本棚から本を探すことに関して

去春から断続的に網野善彦さんという2004年に亡くなった日本史の歴史家の著作を追っています。恥ずかしながらまだすべては追えていません。最近読んでいたのが西洋中世史家の阿部謹也さんとの対談本『中世の再発見』(網野善彦阿部謹也平凡社ライブラリー・1994)で、以前飛び礫について書いた記憶がありますが、この本を読んで興味深かったのは現在の日本につながる部分について考えさせられる点がいくつかあることです。

たとえばなんすけど。

室町期になると幕府が荘園に段銭を賦課しようとすると荘園の支配層が幕府の奉行人に一献料を差し出し、そうすると段銭を免除されたり使いを荘園に入れなかったりということがあった、ということを網野さんの指摘で知りました(P146)。それを読んだ後に、直接ではないけど権限について影響力を持つ可能性のある政治家の主催するパーティに酒税の扱いについて微妙な時期にお酒のメーカーがお酒を協賛目的で無償で提供したという報道が毎日新聞にあって(それは広告宣伝費扱いなのか交際費扱いなのかという点が気になるのですけどそれはともかく)、ああ室町時代がいまの日本にもあるんだな、李下に冠をたださず瓜田に履物をいれずというのは中国の故事でたしかに日本の故事じゃないよな、などと妙に腑に落ちています。ほんとは腑に落ちちゃいけないかもしれませんが。なお、明治期に穂積陳重先生を筆頭に欧州の人的関係を入れないと近代化できぬと考え法律(のたてつけ)を含め欧州の規範を日本に入れ中世からの慣行を捨て去る方向の政策にはなってることを阿部さんが指摘しています(P148)。でも穂積先生の意図どうりにはならず完全には消えないのが残念ですが。

お酒の席や無礼講についても話が及んでいます。

無礼講になるような宴会を禁止した9世紀末のヒンクマールの禁止令以降、欧州では宴会が厳かになったこと(P136)、欧州には忘年会の概念が無いこと(P136)、パーティなどで酔っぱらってはいけないこと(P136)などを滞独体験を交えて阿部さんは指摘しています。強烈なのは私的な宴会は別として私的な宴会ではない場面では酔っぱらってくだを巻いたりしたら社会的にドロップアウトしてしまうと述べてることです(P152)。話が脱線して恐縮なのですがYURI ON ICEで勝生くんがシャンパンで泥酔するシーンがありましたがあれはNGだったわけで、周囲の視線がちょっと異様だったのがやっと理解できました…ってくだらない話はともかく。対して日本は、沽酒禁制(酒を売ることの規制)はあっても直接的に酒宴の禁止を目的としたものは(留保はあるものの)出てこないのではあるまいかと網野さんは述べます(P150)。また酒の席での無礼については復讐してはならぬという多武峰の法令があったことも指摘してるのですが(P157)、いまでも無礼講というか酒の席での無礼は引き摺らないのが(批判はあるものの)原則ですから、それが悪いかどうかは別として酒の席では断絶が無く「日本はどこか中世を残してるのかもな」とは思えました。

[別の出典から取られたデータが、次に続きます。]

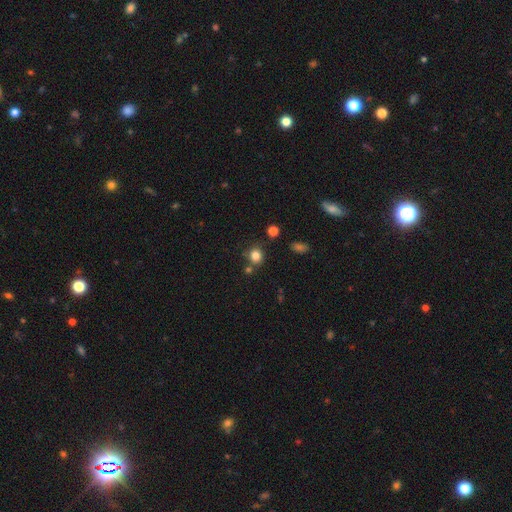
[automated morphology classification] Smooth or featured: smooth — 81% (star or artifact — 13%)
How rounded: round — 80% (in between — 19%)
Merging: none — 73% (minor disturbance — 12%)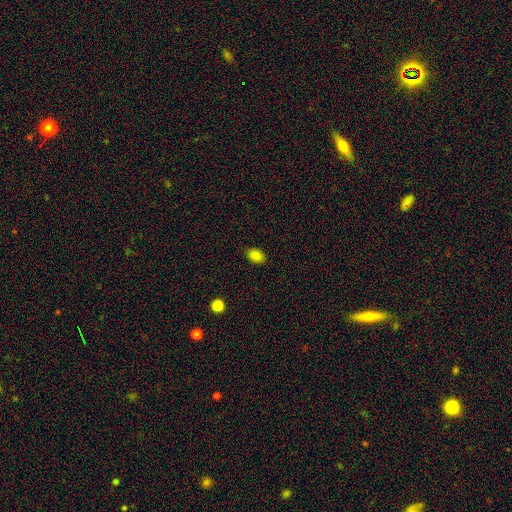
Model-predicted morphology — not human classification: Q: Smooth or featured?
A: smooth (85%); runner-up: star or artifact (11%)
Q: How rounded?
A: in between (83%); runner-up: round (16%)
Q: Merging?
A: none (88%); runner-up: minor disturbance (9%)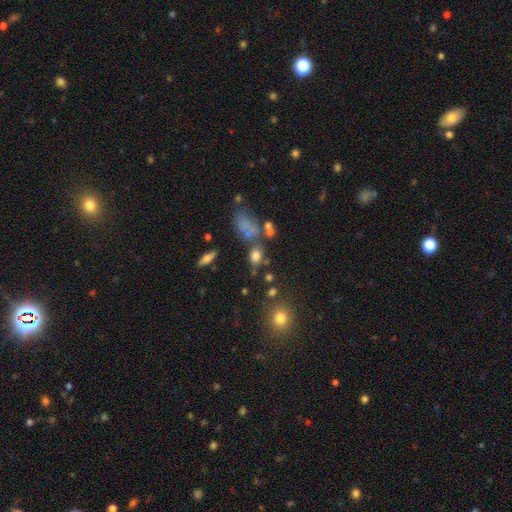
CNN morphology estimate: Smooth or featured?
  - smooth: 73% *
  - star or artifact: 15%
  - featured or disk: 11%
How rounded?
  - in between: 56% *
  - round: 41%
  - cigar-shaped: 3%
Merging?
  - none: 61% *
  - merger: 18%
  - minor disturbance: 14%
  - major disturbance: 7%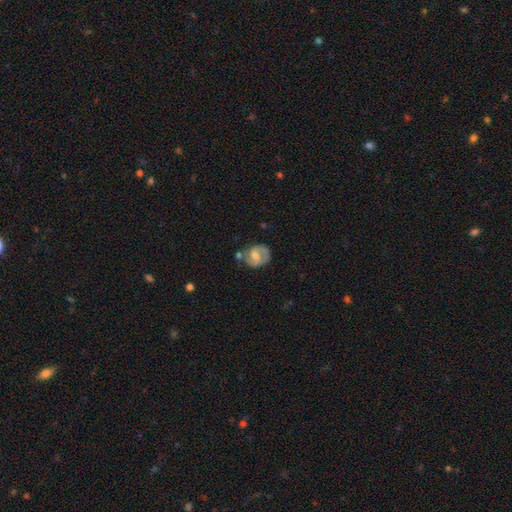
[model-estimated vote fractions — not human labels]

まだ時間意識や贈与に関することなどで語りたいことはあるのですが、詳細は本書を読んでいただくとして。

はてな今週のお題の「本棚の中身」を引っ張ります。

私は本を読んだあと新聞やテレビなどを眺めて「ああ最近読んでた本の内容に似てるな」とか「あの本に書いてあったのはそういうことだったのか」と気が付き、本棚から本を引っ張り出して再度読む癖があります。阿部さんと網野さんの本が確実にそうでした。文庫サイズの本であったのを奇貨として本棚の片隅の「わりと手に取る文庫や新書のコーナー」に入れてあったのですぐ見つけることが出来ています。ただ恥ずかしながら文庫新書以外を入れてある本棚は所有者の雑な性格を反映して整然とは並べていません。しかし本を探したいとき「たいていこのへんにあったはず」というところに仕舞ってあることが多いです。英語の冷蔵庫のスペルを咄嗟に思い出せないくらいに記憶力がよいほうではないのですが、雑多な本棚から探したい本を探すことに関してだけはおのれの記憶力は良いのではないかと思える瞬間があります。もっとも、えばれる話ではないし、脳内の記憶容量の無駄遣いかもしれませんが。